Como consecuencia de la violenta toma de las instalaciones de las oficinas administrativas de Conarpesa por parte del Sindicato de Industrias de la Alimentación (STIA), el presidente del grupo empresario, Fernando Álvarez Castellano, resolvió desviar varios de sus barcos a Santa Cruz.
“He decidido que el Conarpesa I y el Don Juan Álvarez descarguen en Caleta Olivia, porque con gente tomando la planta, no están dadas las condiciones para operar en Madryn”, expresó el empresario.
Además, el titular de la compañía dispuso este martes el retiro de todo el personal de las oficinas administrativas de la empresa con el objetivo de resguardar su seguridad.
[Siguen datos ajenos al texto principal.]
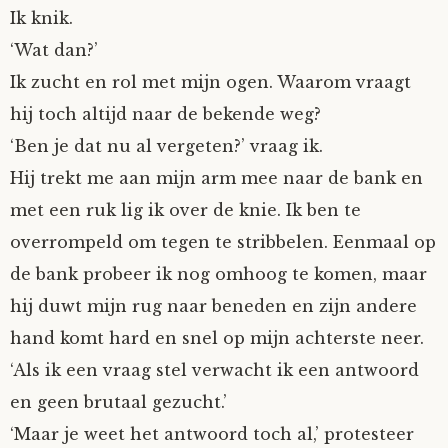
Ik knik.
Mijn Account
Op ontdekkingsreis
Instrumenten
Algae
Verhalen van de HD-site
‘Wat dan?’
Ik zucht en rol met mijn ogen. Waarom vraagt
Posities
aube
Verhalen van Anne en Bill
hij toch altijd naar de bekende weg?
Spelletjes
Ben Hands-on
Anne
Interactieve verhalen
‘Ben je dat nu al vergeten?’ vraag ik.
Hij trekt me aan mijn arm mee naar de bank en
Bill-A-Cook
Bill
met een ruk lig ik over de knie. Ik ben te
overrompeld om tegen te stribbelen. Eenmaal op
Björn
de bank probeer ik nog omhoog te komen, maar
hij duwt mijn rug naar beneden en zijn andere
Clarity
hand komt hard en snel op mijn achterste neer.
Diderod
‘Als ik een vraag stel verwacht ik een antwoord
en geen brutaal gezucht.’
Faith
‘Maar je weet het antwoord toch al,’ protesteer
Según indicó el empresario hispano argentino, ante el clima de tensión que se vivía en el lugar y con el propósito de evitar que los trabajadores administrativos queden expuestos al conflicto “les ordené a mis empleados que abandonaran la planta y que no vuelvan hasta que se vayan todos los usurpadores”.

Asimismo, Álvarez Castellano manifestó que, ante las amenazas del STIA de persistir con la toma de las instalaciones, espera que la Justicia actúe con celeridad y restablezca el normal funcionamiento de la planta, en el marco de la legislación vigente.